Write out each line of the material below, keeping every character unchanged.

-- Start of Record excerpts --

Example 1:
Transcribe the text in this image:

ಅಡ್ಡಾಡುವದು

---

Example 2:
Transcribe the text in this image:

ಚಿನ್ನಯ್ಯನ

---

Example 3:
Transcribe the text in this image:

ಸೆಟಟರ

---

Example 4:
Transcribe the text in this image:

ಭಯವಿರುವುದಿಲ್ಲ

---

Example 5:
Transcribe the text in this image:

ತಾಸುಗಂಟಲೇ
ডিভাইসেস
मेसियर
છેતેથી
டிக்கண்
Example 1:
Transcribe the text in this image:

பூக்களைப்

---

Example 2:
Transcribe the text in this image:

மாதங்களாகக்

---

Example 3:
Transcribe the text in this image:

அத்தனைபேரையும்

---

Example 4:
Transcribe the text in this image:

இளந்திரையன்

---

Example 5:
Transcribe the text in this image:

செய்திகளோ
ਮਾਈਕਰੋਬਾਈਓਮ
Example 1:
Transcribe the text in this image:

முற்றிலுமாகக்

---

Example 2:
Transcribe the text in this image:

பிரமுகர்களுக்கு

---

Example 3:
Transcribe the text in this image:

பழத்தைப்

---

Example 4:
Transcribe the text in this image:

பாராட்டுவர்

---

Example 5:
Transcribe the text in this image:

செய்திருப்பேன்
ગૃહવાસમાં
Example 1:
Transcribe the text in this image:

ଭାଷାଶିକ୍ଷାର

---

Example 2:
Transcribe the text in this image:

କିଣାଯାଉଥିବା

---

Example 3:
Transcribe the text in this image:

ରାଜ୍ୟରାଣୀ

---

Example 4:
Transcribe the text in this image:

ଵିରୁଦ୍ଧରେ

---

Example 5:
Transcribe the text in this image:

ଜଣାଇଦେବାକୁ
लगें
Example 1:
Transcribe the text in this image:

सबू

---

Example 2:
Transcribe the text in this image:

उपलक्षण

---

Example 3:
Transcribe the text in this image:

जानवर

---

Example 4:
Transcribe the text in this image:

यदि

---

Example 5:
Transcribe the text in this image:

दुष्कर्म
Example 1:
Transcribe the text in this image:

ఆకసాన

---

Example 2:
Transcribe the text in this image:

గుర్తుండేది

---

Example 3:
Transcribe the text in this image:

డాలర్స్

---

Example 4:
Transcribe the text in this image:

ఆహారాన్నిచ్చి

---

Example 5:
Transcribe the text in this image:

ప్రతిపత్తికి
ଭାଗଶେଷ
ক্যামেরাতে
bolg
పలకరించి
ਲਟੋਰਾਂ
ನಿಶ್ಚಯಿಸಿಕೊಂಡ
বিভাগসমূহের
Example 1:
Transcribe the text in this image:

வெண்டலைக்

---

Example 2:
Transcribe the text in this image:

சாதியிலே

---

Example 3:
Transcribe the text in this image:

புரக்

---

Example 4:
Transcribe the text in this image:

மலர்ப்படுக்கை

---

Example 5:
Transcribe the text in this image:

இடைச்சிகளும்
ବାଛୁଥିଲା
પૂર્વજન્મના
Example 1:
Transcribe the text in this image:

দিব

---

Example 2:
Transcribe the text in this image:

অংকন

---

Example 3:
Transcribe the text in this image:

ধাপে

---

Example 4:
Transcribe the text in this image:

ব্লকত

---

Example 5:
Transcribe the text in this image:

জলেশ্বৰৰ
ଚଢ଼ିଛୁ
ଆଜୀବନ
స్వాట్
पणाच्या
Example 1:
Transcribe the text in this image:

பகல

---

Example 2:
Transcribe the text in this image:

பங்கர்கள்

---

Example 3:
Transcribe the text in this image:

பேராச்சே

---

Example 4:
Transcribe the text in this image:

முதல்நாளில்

-- End of Record excerpts --

- _Result for this task_:
Example 1:
Transcribe the text in this image:

ಅಡ್ಡಾಡುವದು

---

Example 2:
Transcribe the text in this image:

ಚಿನ್ನಯ್ಯನ

---

Example 3:
Transcribe the text in this image:

ಸೆಟಟರ

---

Example 4:
Transcribe the text in this image:

ಭಯವಿರುವುದಿಲ್ಲ

---

Example 5:
Transcribe the text in this image:

ತಾಸುಗಂಟಲೇ
ডিভাইসেস
मेसियर
છેતેથી
டிக்கண்
Example 1:
Transcribe the text in this image:

பூக்களைப்

---

Example 2:
Transcribe the text in this image:

மாதங்களாகக்

---

Example 3:
Transcribe the text in this image:

அத்தனைபேரையும்

---

Example 4:
Transcribe the text in this image:

இளந்திரையன்

---

Example 5:
Transcribe the text in this image:

செய்திகளோ
ਮਾਈਕਰੋਬਾਈਓਮ
Example 1:
Transcribe the text in this image:

முற்றிலுமாகக்

---

Example 2:
Transcribe the text in this image:

பிரமுகர்களுக்கு

---

Example 3:
Transcribe the text in this image:

பழத்தைப்

---

Example 4:
Transcribe the text in this image:

பாராட்டுவர்

---

Example 5:
Transcribe the text in this image:

செய்திருப்பேன்
ગૃહવાસમાં
Example 1:
Transcribe the text in this image:

ଭାଷାଶିକ୍ଷାର

---

Example 2:
Transcribe the text in this image:

କିଣାଯାଉଥିବା

---

Example 3:
Transcribe the text in this image:

ରାଜ୍ୟରାଣୀ

---

Example 4:
Transcribe the text in this image:

ଵିରୁଦ୍ଧରେ

---

Example 5:
Transcribe the text in this image:

ଜଣାଇଦେବାକୁ
लगें
Example 1:
Transcribe the text in this image:

सबू

---

Example 2:
Transcribe the text in this image:

उपलक्षण

---

Example 3:
Transcribe the text in this image:

जानवर

---

Example 4:
Transcribe the text in this image:

यदि

---

Example 5:
Transcribe the text in this image:

दुष्कर्म
Example 1:
Transcribe the text in this image:

ఆకసాన

---

Example 2:
Transcribe the text in this image:

గుర్తుండేది

---

Example 3:
Transcribe the text in this image:

డాలర్స్

---

Example 4:
Transcribe the text in this image:

ఆహారాన్నిచ్చి

---

Example 5:
Transcribe the text in this image:

ప్రతిపత్తికి
ଭାଗଶେଷ
ক্যামেরাতে
bolg
పలకరించి
ਲਟੋਰਾਂ
ನಿಶ್ಚಯಿಸಿಕೊಂಡ
বিভাগসমূহের
Example 1:
Transcribe the text in this image:

வெண்டலைக்

---

Example 2:
Transcribe the text in this image:

சாதியிலே

---

Example 3:
Transcribe the text in this image:

புரக்

---

Example 4:
Transcribe the text in this image:

மலர்ப்படுக்கை

---

Example 5:
Transcribe the text in this image:

இடைச்சிகளும்
ବାଛୁଥିଲା
પૂર્વજન્મના
Example 1:
Transcribe the text in this image:

দিব

---

Example 2:
Transcribe the text in this image:

অংকন

---

Example 3:
Transcribe the text in this image:

ধাপে

---

Example 4:
Transcribe the text in this image:

ব্লকত

---

Example 5:
Transcribe the text in this image:

জলেশ্বৰৰ
ଚଢ଼ିଛୁ
ଆଜୀବନ
స్వాట్
पणाच्या
Example 1:
Transcribe the text in this image:

பகல

---

Example 2:
Transcribe the text in this image:

பங்கர்கள்

---

Example 3:
Transcribe the text in this image:

பேராச்சே

---

Example 4:
Transcribe the text in this image:

முதல்நாளில்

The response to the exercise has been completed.